Problem statement
Given two strings text1 and text2, return the length of their longest common subsequence. If there is no common subsequence, return 0.
A subsequence of a string is a new string generated from the original string with some characters (can be none) deleted without changing the relative order of the remaining characters.
For example, “ace” is a subsequence of “abcde”.
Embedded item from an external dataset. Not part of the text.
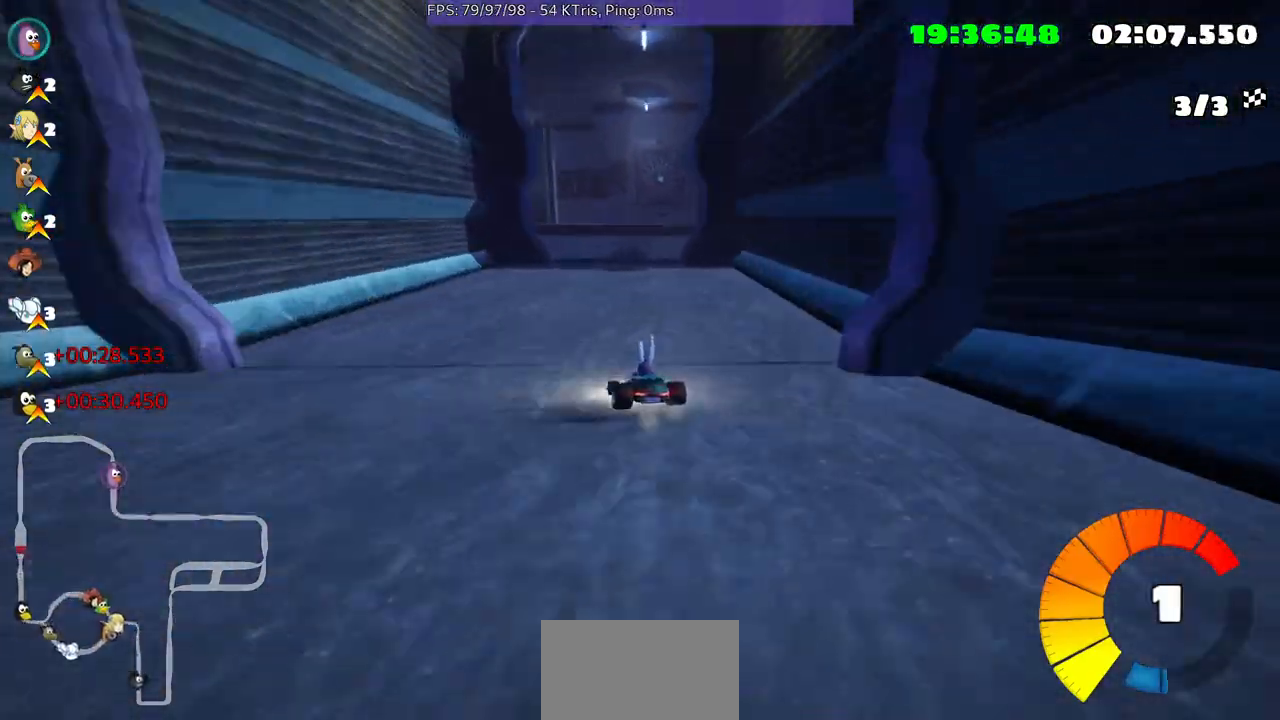
{"buttons": [], "left_stick": "left", "right_stick": "center", "events": [[133, "left_stick", "center"], [333, "left_stick", "left"]]}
A common subsequence of two strings is a subsequence that is common to both strings.
Link to problem
Example 1
Input: text1 = "abcde", text2 = "ace"
Output: 3
Explanation: The longest common subsequence is "ace" and its length is 3.
Example 2
Input: text1 = "abc", text2 = "abc"
Output: 3
Explanation: The longest common subsequence is "abc" and its length is 3.
Solutions
Approach 1: Dynamic Programming - Bottom Up
This was easier to come up with than the last problem, we essentially tabulate two strings and check for the occurences. The following picture may describe it far better than anything
What happens is:
- Do the two characters in the table match? then that cell will be 1 + whatever the previous row and column had.
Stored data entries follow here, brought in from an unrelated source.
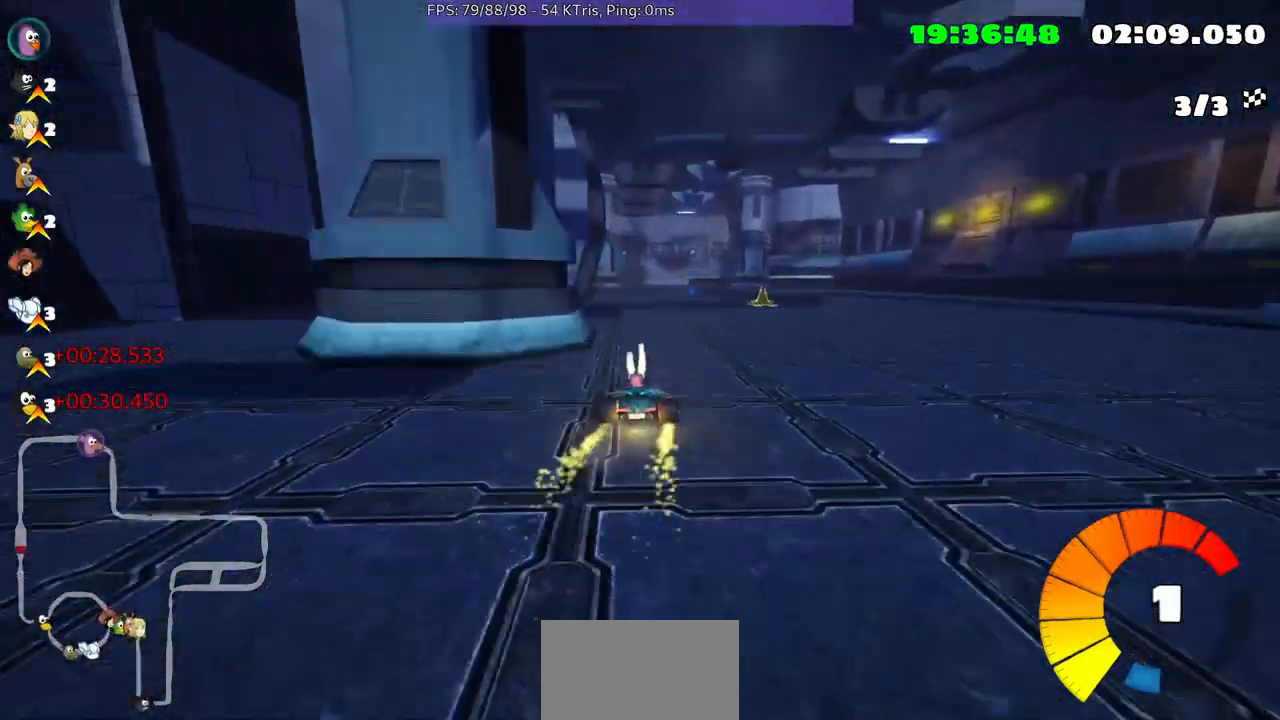
{"buttons": [], "left_stick": "center", "right_stick": "center", "events": [[200, "left_stick", "right"], [433, "left_stick", "center"]]}
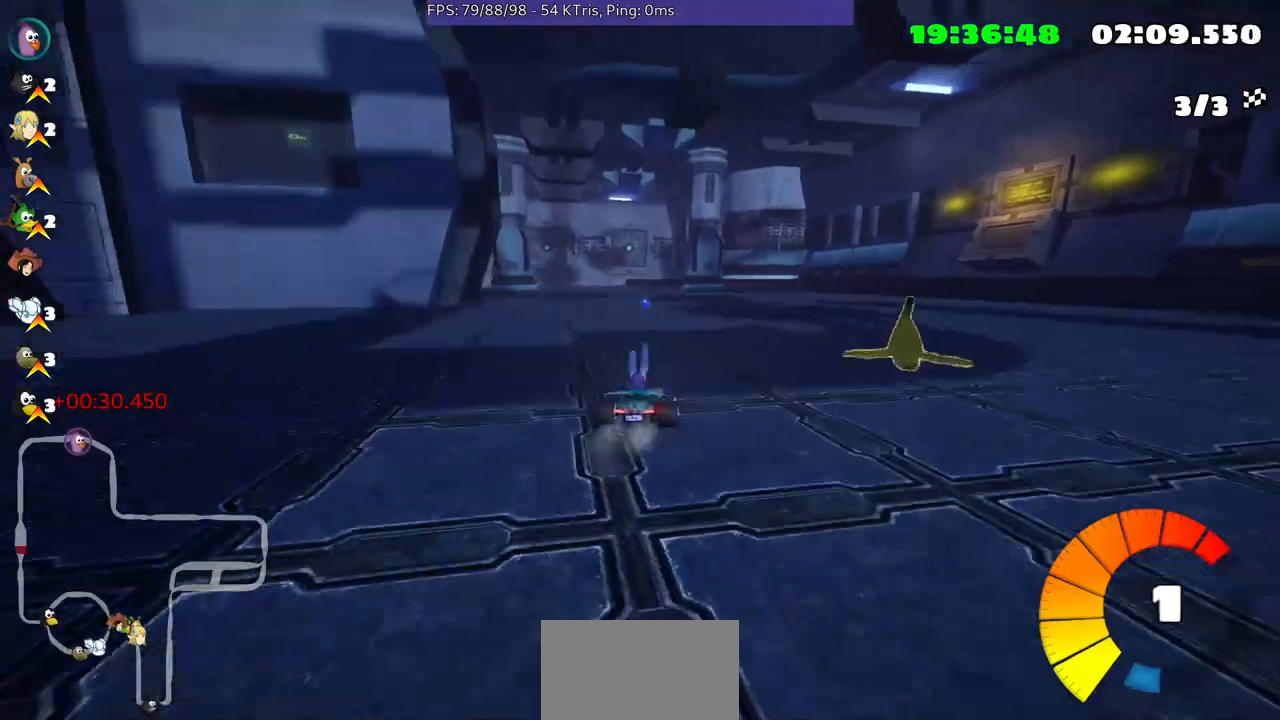
{"buttons": [], "left_stick": "center", "right_stick": "center", "events": [[100, "left_stick", "left"], [433, "left_stick", "center"]]}
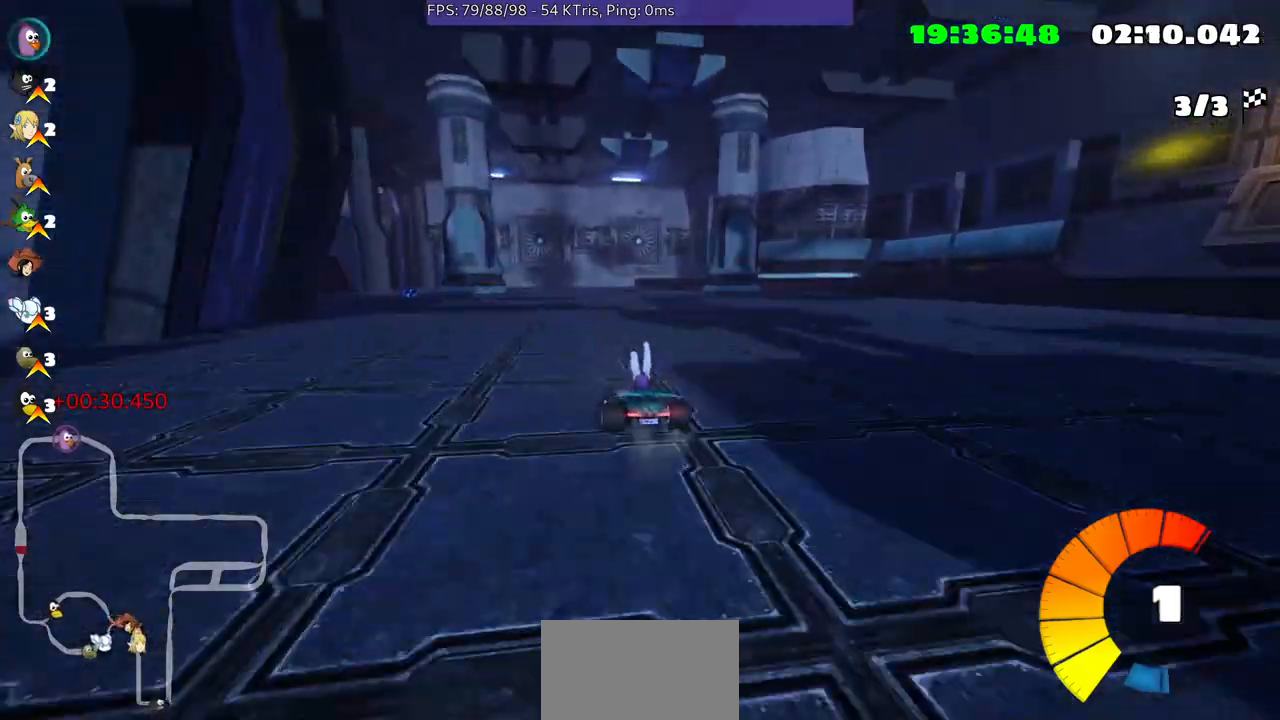
{"buttons": [], "left_stick": "center", "right_stick": "center", "events": [[133, "left_stick", "right"], [333, "left_stick", "center"]]}
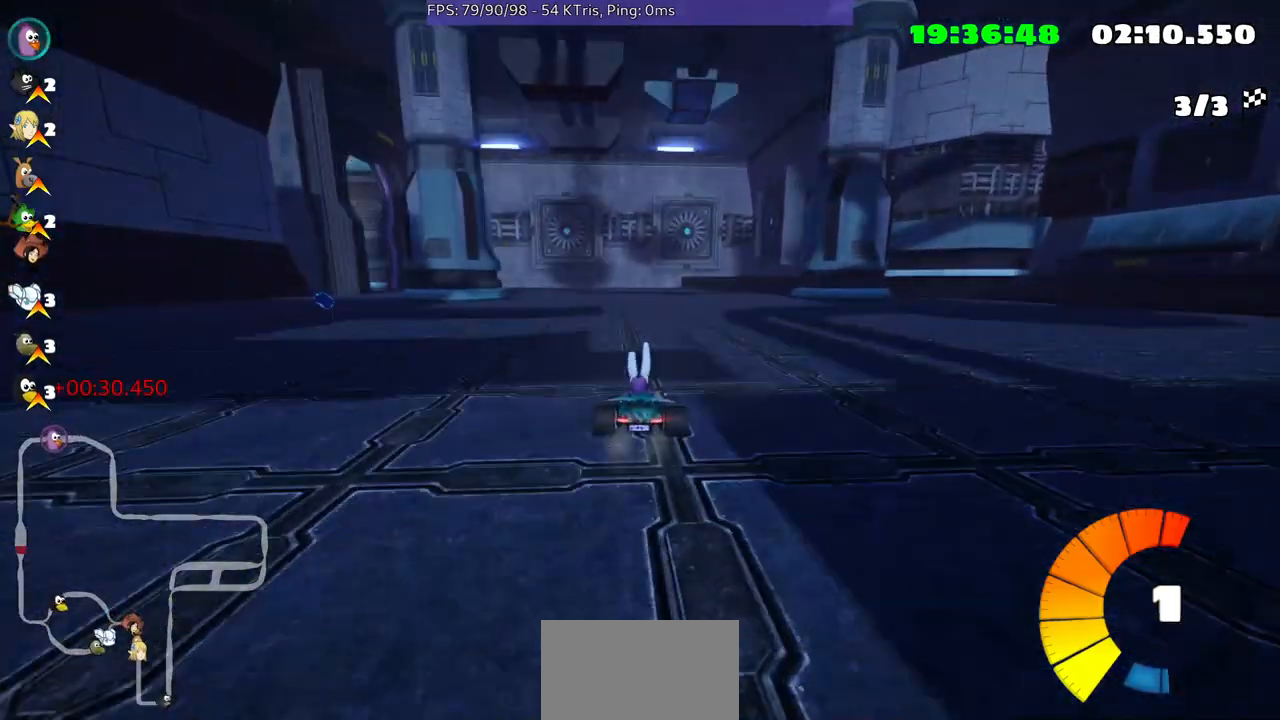
{"buttons": [], "left_stick": "up-right", "right_stick": "center", "events": [[33, "left_stick", "left"], [233, "left_stick", "center"], [367, "left_stick", "up-right"]]}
- If they do not match, take the max of left cell or the cell above, because there is a possibility that there could be continuation of the subsequence.
Pseudocode
initialize 2d array dp of size N+1 x M+1
begin ith loop from 1 to N + 1
begin jth loop from 1 to M + 1
if characters match
dp[i][j] = max of current cell or 1 + previous diagonal cell
else
dp[i][j] = max of previous row or column
return dp[N][M]
Implementation in Rust
fn longest_common_subsequence(text1: String, text2: String) -> i32 {
let mut dp = vec![vec![0; text2.len() + 1]; text1.len() + 1];
for i in 1..text1.len() + 1 {
for j in 1..text2.len() + 1 {
if text1.chars().nth(i - 1) == text2.chars().nth(j - 1) {
dp[i][j] = std::cmp::max(dp[i][j], 1 + dp[i - 1][j - 1]);
} else {
dp[i][j] = std::cmp::max(dp[i - 1][j], dp[i][j - 1]);
}
}
}
dp[text1.len()][text2.len()]
}
Time Complexity: $O(nm)$
Space Complexity: $O(nm)$
Runtime on LeetCode: $1179$ms, that doesn’t feel optimal.
Neetcode mentioned a similar approach but his started at the end and finished at (0,0) Similar implementation but just reverse the loops.